Wednesday, February 9, 2011

"But...what if my Dark Chocolate is your Vanilla?" (Prelude)

First of all, Dear Readers, thank you so very much for all your feedback. I welcome it, relish it and take it to heart. If only you are entertained, I am happy, but it's all the more fulfilling when I can address things you are experiencing and actually care about.

The nice thing about being the sexually open and adventurous single friend is that all my friends--married, LTRs, live-ins, gay--come to me to talk about their sexual concerns and curiousities, so I can honestly say, you are not alone, no matter how outlandish or allegedly dull you think your sex issues are. Many others are dealing (or not dealing) with the same issues.

Recently, I have been hearing some, "Oh, but my sex life is pretty boring...being married and all" or "I've only had a couple partners, so I'm not that interesting..." I want to be extra clear, while the haphazard and sometimes random sex that I can detail for your entertainment is certainly entertaining, it's not the majority of what's going on out there. What's going on are your real lives: sleeping in the same bed and (hopefully) having sex with the same person night after night and wondering if other people are having any of the same kinds of conversations or issues you are. I am here to assure you, they absolutely are.

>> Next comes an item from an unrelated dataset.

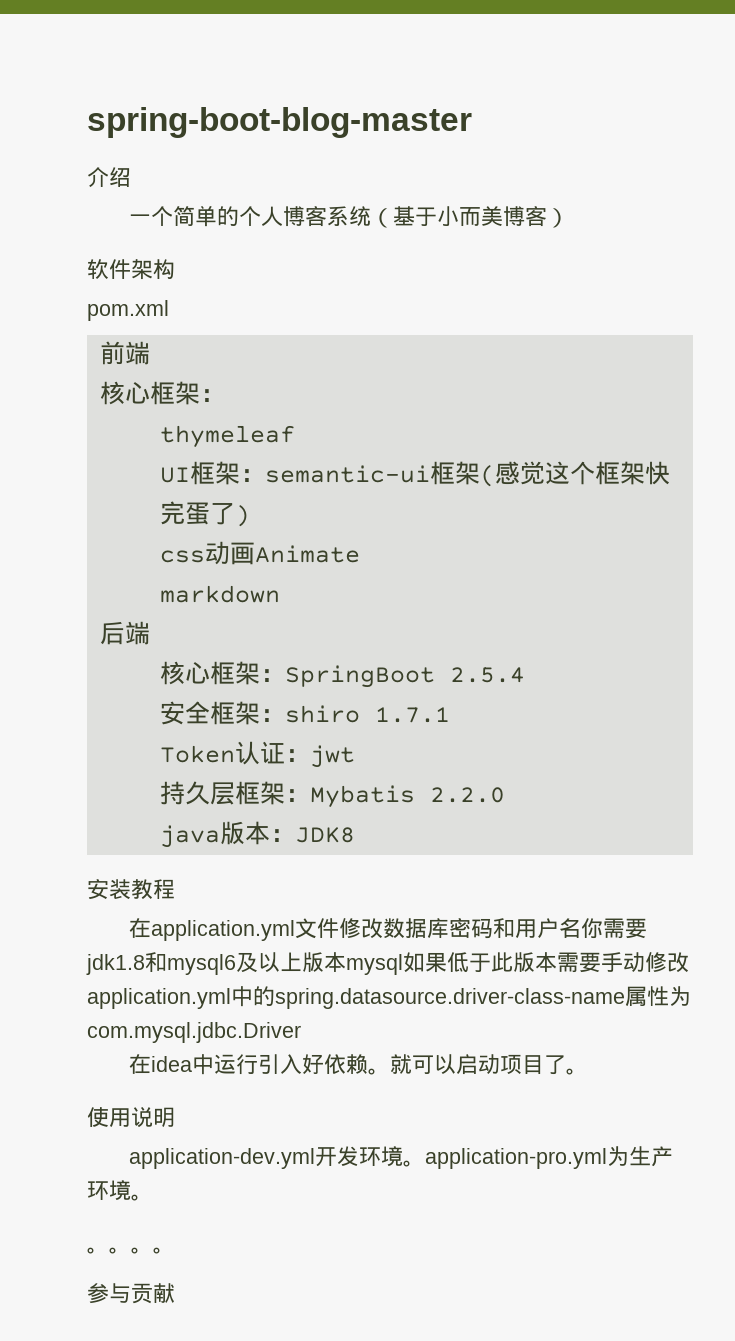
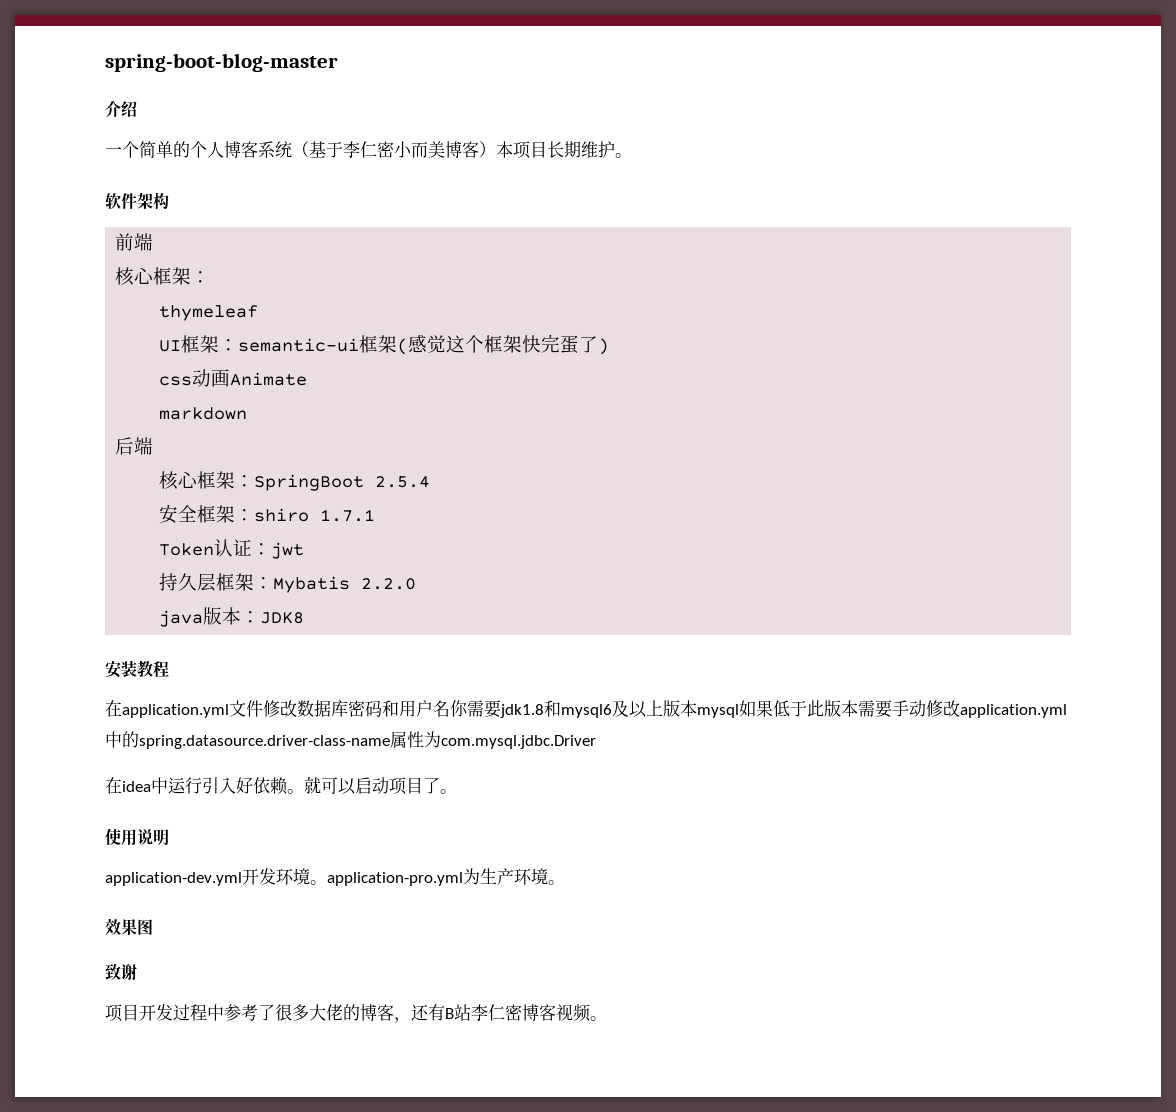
(438, 216) none -> [343,141,394,158] 李仁密
(570, 218) none -> [496,141,632,159] 本项目长期维护。
[87,300,169,321] // pom.xml -> (169, 200) none
[87,1247,175,1254] [87,1283,175,1304] 。。。。 // 参与贡献 -> [105,919,153,935] [105,964,137,980] [105,1004,607,1023] 效果图 // 致谢 // 项目开发过程中参考了很多大佬的博客，还有B站李仁密博客视频。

Unfortunately, many of them are not talking about them, though, some are just hoping they go away if ignored... These connections with your partner, if you allow them, can be incredible opportunities for you both to stretch and grow yourselves, both individually and together. Sadly, though, when not properly addressed, they can be extremely isolating and just perpetuate the shame spirals, driving you further apart.

Recently, two issues have been coming up more and more: cheating and fetishes. For now, I'm going to address fetishes, but both are loaded and intense topics that I could write on over and over again. Cheating is a very gray topic that we'll save for (I'm sure) many posts down the road. Feel free to start sending me questions now...

As for fetishes, therein lies my title and alluding to your so-called "boring" sex lives. While I may have had the sporadic dark chocolate moments (which make for great storytelling), most of my sex life falls somewhere between vanilla and a whipped pistachio (for color). Some of you have partners that are pushing your comfort zones into the dark chocolate each and every time, and this is where so much of the fear comes from.

In my previous post, I touched on the revelation of true intimacy which stems from a man opening up about his sexual shame, and it's from this shame that fetishes and unique desires have bubbled up to become the various-sized monsters they are.